(Data provided)
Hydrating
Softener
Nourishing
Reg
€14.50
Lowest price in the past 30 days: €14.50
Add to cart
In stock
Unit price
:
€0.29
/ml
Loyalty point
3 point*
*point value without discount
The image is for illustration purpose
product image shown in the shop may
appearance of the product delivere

(Exercise objective) In the material above, each line with the word "price" should be copied.

(Answer space)
Lowest price in the past 30 days: €14.50
Unit price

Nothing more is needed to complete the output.